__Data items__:

▼▼▼

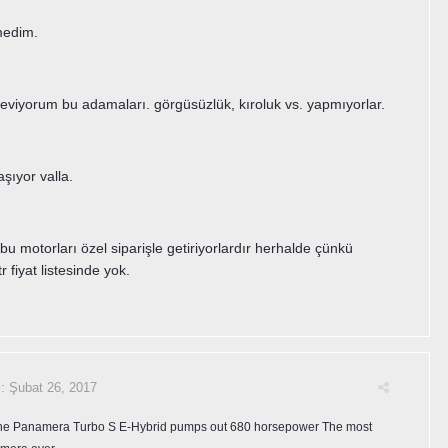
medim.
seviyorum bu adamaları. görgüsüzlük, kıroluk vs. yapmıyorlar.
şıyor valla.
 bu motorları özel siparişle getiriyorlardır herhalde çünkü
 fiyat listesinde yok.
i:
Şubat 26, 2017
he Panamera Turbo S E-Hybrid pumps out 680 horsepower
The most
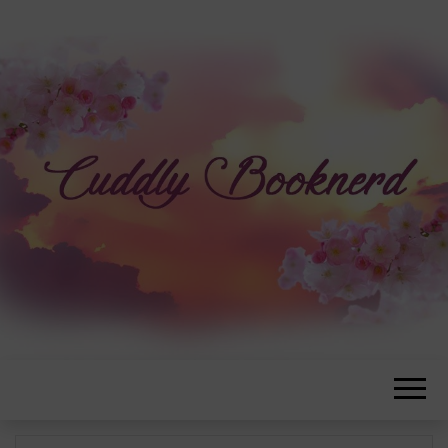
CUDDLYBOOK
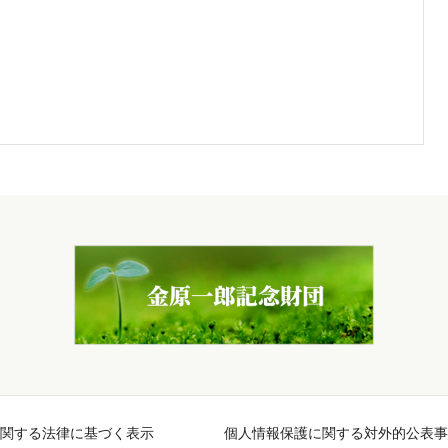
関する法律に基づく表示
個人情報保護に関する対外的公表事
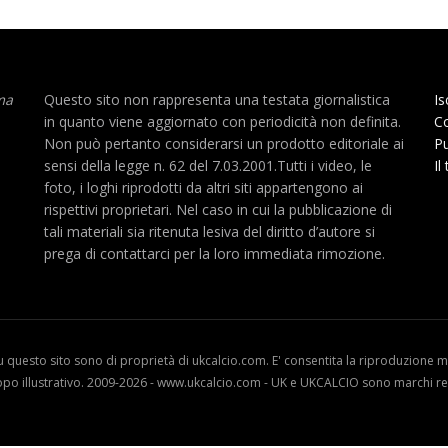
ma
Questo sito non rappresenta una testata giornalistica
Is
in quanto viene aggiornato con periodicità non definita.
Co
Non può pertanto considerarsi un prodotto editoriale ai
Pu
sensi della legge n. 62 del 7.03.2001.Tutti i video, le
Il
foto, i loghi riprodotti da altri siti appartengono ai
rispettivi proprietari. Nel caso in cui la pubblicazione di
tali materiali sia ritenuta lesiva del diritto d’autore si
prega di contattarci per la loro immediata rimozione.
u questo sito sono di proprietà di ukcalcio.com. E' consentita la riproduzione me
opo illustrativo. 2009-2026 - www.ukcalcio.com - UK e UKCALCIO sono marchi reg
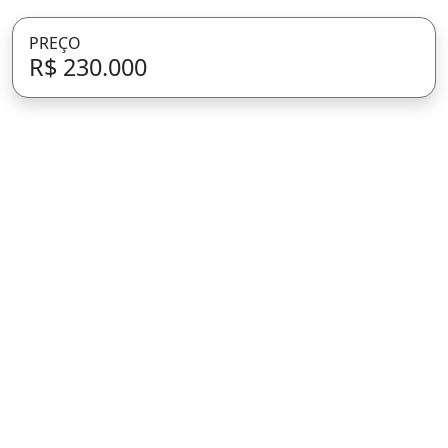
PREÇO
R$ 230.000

▲▲▲
▼▼▼

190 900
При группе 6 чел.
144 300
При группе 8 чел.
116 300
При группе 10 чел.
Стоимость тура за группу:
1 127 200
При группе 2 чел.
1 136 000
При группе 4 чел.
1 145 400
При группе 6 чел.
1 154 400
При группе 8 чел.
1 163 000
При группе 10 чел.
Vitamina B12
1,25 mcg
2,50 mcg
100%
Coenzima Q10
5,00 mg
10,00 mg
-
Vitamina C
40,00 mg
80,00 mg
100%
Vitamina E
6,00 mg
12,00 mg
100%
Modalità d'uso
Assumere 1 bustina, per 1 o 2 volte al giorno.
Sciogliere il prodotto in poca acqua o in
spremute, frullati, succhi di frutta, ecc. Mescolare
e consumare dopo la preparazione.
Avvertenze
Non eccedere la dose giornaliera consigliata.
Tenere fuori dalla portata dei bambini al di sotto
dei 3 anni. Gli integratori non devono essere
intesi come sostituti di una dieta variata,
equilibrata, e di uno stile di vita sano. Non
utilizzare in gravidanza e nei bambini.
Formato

▲▲▲

Copy out each line of the data containing the string "ukcalcio".

u questo sito sono di proprietà di ukcalcio.com. E' consentita la riproduzione me
opo illustrativo. 2009-2026 - www.ukcalcio.com - UK e UKCALCIO sono marchi reg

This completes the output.